This afternoon, Reps. Kurt Schrader (D-OR), Ron Kind (D-WI), and Allyson Schwartz (D-PA) hosted a conference call to announce the Comparative Effectiveness Research Act of 2009. The lawmakers acknowledged that our current health care system wastes billions of dollars on unnecessary or ineffective treatments or procedures and argued that research that compares the clinical outcomes of alternative therapies used to manage the same condition could help lower the nation’s health care spending. The bill establishes an independent institute for comparative effectiveness research and a 21-member board of health care stakeholders to oversee the process.
The conference call announcing the legislation included Tony Coelho the chairman of the Partnership to Improve Patient Care (PIPC), the lobbying arms of the drug, device and biotechnology industries. The group seeks to “give industry a seat at the table when federal officials decide what to research” and during the call, Coelho emphasized the importance of a patient-centered approach to comparative effectiveness research:
I’m encouraged by inclusion of these safeguards in this bill…my concern is that cost containment will become the main goal [of research] leading to the misuse of comparative effectiveness studies to approve one size fits all polices that prevent patients from getting access to the care they need.

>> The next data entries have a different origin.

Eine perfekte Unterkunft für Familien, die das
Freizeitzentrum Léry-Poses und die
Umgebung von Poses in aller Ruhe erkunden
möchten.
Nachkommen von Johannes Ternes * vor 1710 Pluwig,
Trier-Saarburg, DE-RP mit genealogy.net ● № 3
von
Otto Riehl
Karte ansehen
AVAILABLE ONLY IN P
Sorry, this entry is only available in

In January, a coalition of groups who accept money from the pharmaceutical industry sent a letter to Capitol Hill demanding “that any agencies conducting comparative effectiveness reviews be run ‘through an open and transparent process that allows for patients, providers and other stakeholders to participate equally in governance and input, starting from the research planning stage.”
The industry is interested in controlling the data, “how it is reviewed, evaluated, and whether the public and government find out about it and use it.” This is why their seat on the 21-member board is so critical. The lawmakers on the call indicated that the Governing Board would consist of 3 members from each interest group. The public, private industry, and health quality researchers would all be represented. But why should pharmaceutics companies “have a the right to veto controversial inquiries and limit the scope of the research that gets done?” As Merrill Goozner asks, “do publicly traded companies have a seat on the governing board of the Securities and Exchange Commission? Should we give Boeing and Airbus the right to determine the scope of the National Transportation Safety Board’s inquiry into airplane crashes? Does the current financial crisis suggest the banks should have more say over how they are regulated?”
Private industry should not be vetoing the decisions of health quality researchers and the government shouldn’t dictate a certain course of treatment. That should be left to the patient and her/his doctor.
But to reduce the waste in our system, the government can and should provide incentives for providers to focus on care quality. This bill, however, specifies that any research the institute produces “cannot be used to define policy guidelines or mandate any particular regiment or treatment.”
If we can’t guide providers towards adopting best policy practices, then what, after all, is the goal of comparative effectiveness research? If we’re really serious about lowering health care costs and enhancing care value, then the first step is comparative effectiveness research. But as the CBO points out, to really generate savings, “we will need legislation to provide incentives on penalties for following or not following where that information leads.” That isn’t health care rationing. It’s just smart medicine and good economic policy.